The danger of Russia’s campaign in Syria, notwithstanding the attendant risk that it will spiral out of control, lies with his timing. Putin has been betting on America’s intervention fatigue, and thus far his calculation seems to add up. Even more importantly, he has gauged the deepening crisis in Europe, which had already been shocked by his Ukraine venture, shaken to the core by the Eurozone crisis, and now is being rocked by waves of migration from the Middle East that it cannot control or even manage effectively.
Last but not least, Putin has again dealt a blow to U.S. credibility. If there ever was a classic “in your face” foreign policy, Putin’s actions against American interests in MENA are just that, with the goal of further undermining U.S. influence with its allies. For Moscow, Syria and Ukraine are parts of the same strategic design: to target the Transatlantic security link, to undermine U.S. influence in Europe, and ultimately to dismantle the NATO alliance. Regardless of whether the Russians will ultimately succeed in saving Assad, Putin’s decisive move into Syria against rebels trained and supported by the U.S. has delivered a powerful message to the Europeans: America lacks the resolve to act, even in areas as important to its global position as the Middle East. The Europeans, especially the allies along the northeastern flank of NATO, will not miss this lesson.
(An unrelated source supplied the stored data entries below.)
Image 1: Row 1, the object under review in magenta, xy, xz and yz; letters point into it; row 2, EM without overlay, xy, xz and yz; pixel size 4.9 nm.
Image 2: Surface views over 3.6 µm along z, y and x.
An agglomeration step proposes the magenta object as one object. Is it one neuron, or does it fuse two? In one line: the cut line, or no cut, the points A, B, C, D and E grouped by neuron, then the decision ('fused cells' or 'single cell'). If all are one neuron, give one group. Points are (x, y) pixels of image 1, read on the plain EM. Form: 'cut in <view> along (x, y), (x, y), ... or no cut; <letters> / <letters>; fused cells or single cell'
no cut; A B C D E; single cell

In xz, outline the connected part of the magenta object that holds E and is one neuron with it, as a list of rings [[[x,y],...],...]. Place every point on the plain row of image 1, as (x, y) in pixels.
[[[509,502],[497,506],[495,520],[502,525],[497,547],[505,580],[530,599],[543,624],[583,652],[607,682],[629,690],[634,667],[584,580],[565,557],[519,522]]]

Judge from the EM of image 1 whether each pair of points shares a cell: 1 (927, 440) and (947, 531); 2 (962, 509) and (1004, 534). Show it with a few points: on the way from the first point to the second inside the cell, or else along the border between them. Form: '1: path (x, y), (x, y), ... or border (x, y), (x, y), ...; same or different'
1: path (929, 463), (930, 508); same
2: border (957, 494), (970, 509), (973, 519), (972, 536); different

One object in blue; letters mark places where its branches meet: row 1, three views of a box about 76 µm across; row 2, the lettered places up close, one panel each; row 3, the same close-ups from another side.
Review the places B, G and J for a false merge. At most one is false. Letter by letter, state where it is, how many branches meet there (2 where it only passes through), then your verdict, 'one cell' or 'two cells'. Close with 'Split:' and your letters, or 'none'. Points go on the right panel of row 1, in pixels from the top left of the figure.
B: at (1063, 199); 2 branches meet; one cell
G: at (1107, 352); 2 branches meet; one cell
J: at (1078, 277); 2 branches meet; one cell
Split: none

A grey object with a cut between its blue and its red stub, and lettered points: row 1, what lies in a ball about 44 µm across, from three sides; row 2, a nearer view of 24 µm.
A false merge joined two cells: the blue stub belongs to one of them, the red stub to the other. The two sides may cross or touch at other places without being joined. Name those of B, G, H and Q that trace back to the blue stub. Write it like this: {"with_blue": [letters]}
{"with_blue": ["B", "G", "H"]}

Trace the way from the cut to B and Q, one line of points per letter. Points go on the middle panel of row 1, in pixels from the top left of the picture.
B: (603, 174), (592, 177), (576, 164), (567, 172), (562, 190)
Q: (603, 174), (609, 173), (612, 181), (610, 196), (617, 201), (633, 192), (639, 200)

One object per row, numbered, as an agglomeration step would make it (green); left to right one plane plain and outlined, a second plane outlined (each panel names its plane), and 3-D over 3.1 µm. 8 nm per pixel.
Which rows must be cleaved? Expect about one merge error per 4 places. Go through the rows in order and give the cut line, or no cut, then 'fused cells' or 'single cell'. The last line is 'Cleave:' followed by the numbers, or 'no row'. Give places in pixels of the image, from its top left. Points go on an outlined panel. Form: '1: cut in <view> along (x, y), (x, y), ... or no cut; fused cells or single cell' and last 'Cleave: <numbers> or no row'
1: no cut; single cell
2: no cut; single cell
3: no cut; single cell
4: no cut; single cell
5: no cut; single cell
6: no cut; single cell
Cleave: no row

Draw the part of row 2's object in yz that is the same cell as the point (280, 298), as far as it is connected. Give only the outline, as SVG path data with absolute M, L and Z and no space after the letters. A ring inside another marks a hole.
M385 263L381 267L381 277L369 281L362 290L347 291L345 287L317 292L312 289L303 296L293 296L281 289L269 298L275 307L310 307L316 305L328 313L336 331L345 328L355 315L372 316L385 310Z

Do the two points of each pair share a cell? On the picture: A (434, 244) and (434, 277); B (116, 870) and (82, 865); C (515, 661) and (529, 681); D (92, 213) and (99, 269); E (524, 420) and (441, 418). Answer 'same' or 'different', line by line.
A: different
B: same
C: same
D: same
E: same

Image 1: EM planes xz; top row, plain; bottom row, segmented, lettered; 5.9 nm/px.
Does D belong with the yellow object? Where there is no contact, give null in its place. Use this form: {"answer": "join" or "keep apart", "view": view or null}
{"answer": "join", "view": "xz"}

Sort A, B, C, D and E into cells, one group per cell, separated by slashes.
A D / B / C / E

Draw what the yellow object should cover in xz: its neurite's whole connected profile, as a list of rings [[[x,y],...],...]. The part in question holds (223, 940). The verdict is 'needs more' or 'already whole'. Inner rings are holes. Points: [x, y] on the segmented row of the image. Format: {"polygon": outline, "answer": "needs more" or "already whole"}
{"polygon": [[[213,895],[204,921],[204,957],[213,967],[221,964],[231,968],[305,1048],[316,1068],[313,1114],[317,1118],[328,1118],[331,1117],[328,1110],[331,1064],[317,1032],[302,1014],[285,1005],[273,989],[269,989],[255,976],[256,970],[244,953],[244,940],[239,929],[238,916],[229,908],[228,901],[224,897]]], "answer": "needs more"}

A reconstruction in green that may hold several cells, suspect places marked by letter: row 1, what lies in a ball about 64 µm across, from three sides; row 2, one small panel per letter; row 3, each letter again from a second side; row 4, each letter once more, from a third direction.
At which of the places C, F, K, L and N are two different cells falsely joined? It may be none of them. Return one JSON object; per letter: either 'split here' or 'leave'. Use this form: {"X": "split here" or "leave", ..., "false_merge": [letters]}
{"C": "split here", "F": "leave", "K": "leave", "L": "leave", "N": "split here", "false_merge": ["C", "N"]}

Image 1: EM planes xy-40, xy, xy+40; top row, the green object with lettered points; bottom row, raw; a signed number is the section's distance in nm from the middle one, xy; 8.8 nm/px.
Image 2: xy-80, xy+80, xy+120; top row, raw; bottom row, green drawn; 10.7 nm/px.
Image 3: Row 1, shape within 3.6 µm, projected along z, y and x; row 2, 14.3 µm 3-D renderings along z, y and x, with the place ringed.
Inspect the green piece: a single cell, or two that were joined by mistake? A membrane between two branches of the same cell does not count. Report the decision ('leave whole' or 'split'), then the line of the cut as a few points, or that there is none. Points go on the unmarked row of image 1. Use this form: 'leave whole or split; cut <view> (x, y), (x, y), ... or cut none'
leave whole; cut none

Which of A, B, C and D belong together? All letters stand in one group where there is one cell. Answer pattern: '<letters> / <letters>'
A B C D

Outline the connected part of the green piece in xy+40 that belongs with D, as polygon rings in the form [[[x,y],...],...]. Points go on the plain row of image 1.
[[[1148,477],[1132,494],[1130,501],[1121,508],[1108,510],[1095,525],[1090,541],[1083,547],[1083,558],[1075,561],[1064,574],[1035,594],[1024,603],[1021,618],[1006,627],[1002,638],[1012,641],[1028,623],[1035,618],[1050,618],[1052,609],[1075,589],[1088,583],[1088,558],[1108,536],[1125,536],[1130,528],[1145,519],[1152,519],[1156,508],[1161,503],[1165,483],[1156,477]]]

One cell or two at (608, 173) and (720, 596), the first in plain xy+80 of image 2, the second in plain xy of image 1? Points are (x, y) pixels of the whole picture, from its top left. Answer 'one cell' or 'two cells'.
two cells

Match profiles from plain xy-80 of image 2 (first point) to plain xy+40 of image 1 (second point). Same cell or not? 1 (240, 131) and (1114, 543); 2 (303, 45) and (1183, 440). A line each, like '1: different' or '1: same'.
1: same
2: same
There is a larger point to be made as the Obama Administration considers its options in Syria. The United States’ risk aversion has become an important variable in Putin’s strategy. The lesson the White House has drawn from the past decade of American intervention has been to minimize the risk of negative outcomes emblematic of Iraq and Afghanistan—that is, events that would fit the famous line by Colin Powell on Iraq: “You break it, you own it.” But Putin’s gamble in Syria is predicated on the assumption that, while there is indeed always the risk that an outcome may turn out badly, there is also another side to Powell’s dictum, namely that the payoff of a forward-leaning if admittedly risky policy can be substantial.
It is time we appreciate the larger stakes of the war in Syria for the future of U.S. influence in the Middle East, our relations with Europe and the cohesion of the NATO alliance. It is time we make sure Putin’s piano is not the only one to sound a tune in Syria.